The invention has been described above when applied in connection with an advantageous wireless communication device, but on the basis of the description, it will be obvious for anyone skilled in the art that the invention can also be applied in connection with other electronic devices within the scope of the appended claims.

Claims

A method of manufacturing a keyboard for an electronic device, said keyboard comprising a set of separate key caps fitted next to each other for transferring pressings and each of said key caps being attached to a common base, the method being characterized by separating key caps (14) from a solid piece by laser cutting, the solid piece being simultaneously attached to a common base in such a way that each of said key caps (14) to be separated from the solid piece remain attached to said common base also after the laser cutting.

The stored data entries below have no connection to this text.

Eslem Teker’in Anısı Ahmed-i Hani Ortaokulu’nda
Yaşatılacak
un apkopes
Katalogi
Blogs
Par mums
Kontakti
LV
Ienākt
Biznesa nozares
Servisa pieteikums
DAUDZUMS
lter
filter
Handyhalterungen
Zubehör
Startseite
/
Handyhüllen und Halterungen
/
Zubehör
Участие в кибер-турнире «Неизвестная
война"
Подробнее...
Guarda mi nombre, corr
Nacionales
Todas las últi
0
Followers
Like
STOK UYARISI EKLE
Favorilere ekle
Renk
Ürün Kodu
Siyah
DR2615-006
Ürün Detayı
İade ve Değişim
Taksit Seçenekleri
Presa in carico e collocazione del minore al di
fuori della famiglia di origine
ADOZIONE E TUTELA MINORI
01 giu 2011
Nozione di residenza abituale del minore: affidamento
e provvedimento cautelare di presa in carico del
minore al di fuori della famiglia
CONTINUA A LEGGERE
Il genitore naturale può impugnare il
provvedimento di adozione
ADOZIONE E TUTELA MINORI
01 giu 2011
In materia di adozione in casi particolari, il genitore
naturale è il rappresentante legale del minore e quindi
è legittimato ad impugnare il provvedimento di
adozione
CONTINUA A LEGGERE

The method according to claim 1, characterized in that said solid piece comprises a uniform upper surface which seamlessly covers the top surfaces of said key caps (14), and a uniform lower surface which seamlessly covers the lower surfaces of said key caps (14)
The method according to claim 2, characterized by forming the edge surfaces surrounding said key caps (14) by said laser cutting.

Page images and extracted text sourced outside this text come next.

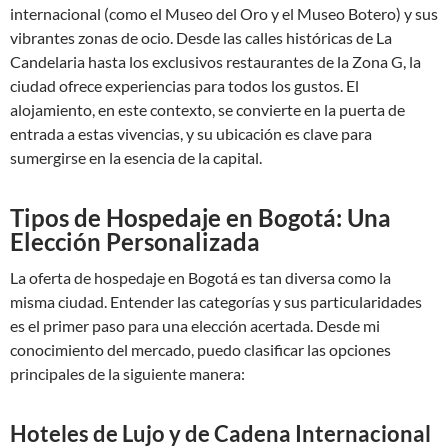
internacional (como el Museo del Oro y el Museo Botero) y sus
vibrantes zonas de ocio. Desde las calles históricas de La
Candelaria hasta los exclusivos restaurantes de la Zona G, la
ciudad ofrece experiencias para todos los gustos. El
alojamiento, en este contexto, se convierte en la puerta de
entrada a estas vivencias, y su ubicación es clave para
sumergirse en la esencia de la capital.
Tipos de Hospedaje en Bogotá: Una
Elección Personalizada
La oferta de hospedaje en Bogotá es tan diversa como la
misma ciudad. Entender las categorías y sus particularidades
es el primer paso para una elección acertada. Desde mi
conocimiento del mercado, puedo clasificar las opciones
principales de la siguiente manera:
Hoteles de Lujo y de Cadena Internacional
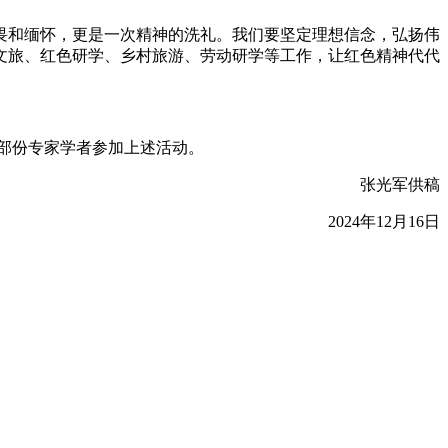
畏和缅怀，更是一次精神的洗礼。我们要坚定理想信念，弘扬伟
文旅、红色研学、乡村旅游、劳动研学等工作，让红色精神代代
部份专家学者参加上述活动。
张光军供稿
2024年12月16日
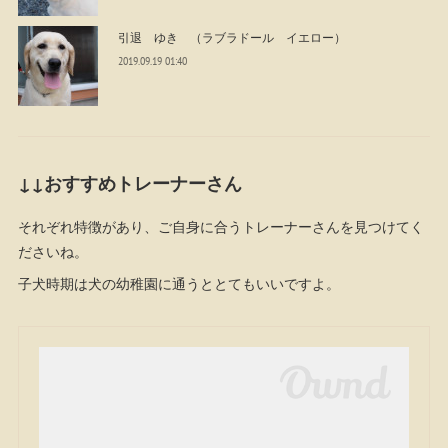
引退 ゆき （ラブラドール イエロー）
2019.09.19 01:40
↓↓おすすめトレーナーさん
それぞれ特徴があり、ご自身に合うトレーナーさんを見つけてく
ださいね。
子犬時期は犬の幼稚園に通うととてもいいですよ。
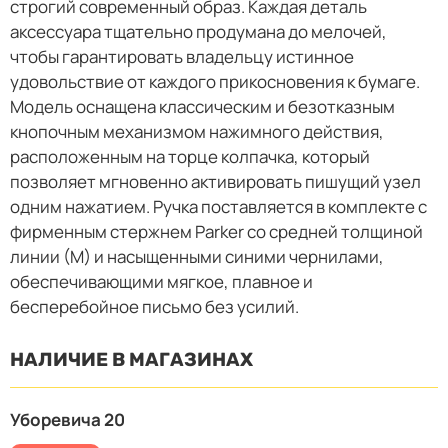
строгий современный образ. Каждая деталь
аксессуара тщательно продумана до мелочей,
чтобы гарантировать владельцу истинное
удовольствие от каждого прикосновения к бумаге.
Модель оснащена классическим и безотказным
кнопочным механизмом нажимного действия,
расположенным на торце колпачка, который
позволяет мгновенно активировать пишущий узел
одним нажатием. Ручка поставляется в комплекте с
фирменным стержнем Parker со средней толщиной
линии (М) и насыщенными синими чернилами,
обеспечивающими мягкое, плавное и
бесперебойное письмо без усилий.
НАЛИЧИЕ В МАГАЗИНАХ
Уборевича 20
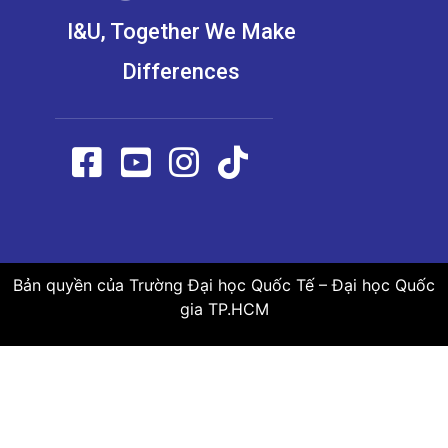
I&U, Together We Make
Differences
Bản quyền của Trường Đại học Quốc Tế – Đại học Quốc
gia TP.HCM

The method according to any of the claims 1 to 3, characterized in that said common base forms a key pad (15) fitted underneath the key caps (14), at least one key dome (16) being provided in the key pad (15) underneath each of said key caps.
The method according to claim 4, characterized in that a metal bell is provided underneath said key dome (16), and that also a bulge used as an actuator is formed on top of said metal bell.
The method according to claim 4, characterized in that said common base comprises a uniform sheet-like piece (15) in which said key domes (16) are seamlessly integrated, where also the top of each said key dome is provided with a bulge used as an actuator (17), seamlessly integrated in said key dome, or wherein the top of each said key dome is provided with a separate discoidal part used as an actuator.
The method according to claim 4, characterized in that said common base further comprises a film fitted between said key pad (15) and said key caps (14), said key caps being attached to the film.
The method according to claim 4, characterized in that each of said key caps (14) is directly attached to said key dome (16).
The method according to claim 6, characterized in that each of said key caps (14) is directly attached to the actuator (17) of said key cap (16).
An assembly adapted to carry out the method of claim 1 characterized in that, for separating key caps (14) by laser cutting, said assembly comprises a solid piece which is attached to a common base in such a way that each of said key caps (14) to be separated from the solid piece remain attached to said common base also after the cutting.
The assembly according to claim 10, characterized in that said solid piece comprises a uniform upper surface which seamlessly covers the top surfaces of said key caps (14), and a uniform lower surface which seamlessly covers the lower surfaces of said key caps (14), and that the edge surfaces surrounding said key caps (14) are arranged to be formed by said separation.
The assembly according to claim 11, characterized in that said edge surfaces surrounding said key caps (14) are arranged to be formed by laser cutting.